Note: Though I have focused on racial and ethnic diversity in this essay, we have work to do with respect to other aspects of inclusion as well. As an example, while I’m pleased that ALA has charged a Conference Accessibility Task Force to look closely at ways to improve accessibility at conference, I also look forward to follow-on work that examines other barriers to participation in ALA for members with disabilities. I was disappointed that ALA did not include the onsite captions in the YouTube video of the Candidates Forum from Midwinter.

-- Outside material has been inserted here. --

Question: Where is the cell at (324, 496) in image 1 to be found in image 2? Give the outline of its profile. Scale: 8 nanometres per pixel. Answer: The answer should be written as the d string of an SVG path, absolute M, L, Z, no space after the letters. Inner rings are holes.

I made a personal donation to Circulating Ideas to fund transcription of the podcast interview with all three president candidates because it is important to me that members with hearing disabilities have access to candidate information. My commitment to extending digital inclusion practices will also enable participation for people who are not able to travel to events. I am confident that there are additional strategies that would improve inclusion for members with disabilities and look forward to conversations on this topic as well.
[This post draws on the Q&A with the Black Caucus of ALA, my reflection on attending the National Conference of African American Librarians, my interview with Circulating Ideas podcast, my Candidate Statement, and a number of other Reflections blog posts. I’ve synthesized here but for easier reading did not make many referring links within the narrative. I’ve talked about these issues so often that almost every sentence could have more than one footnote!]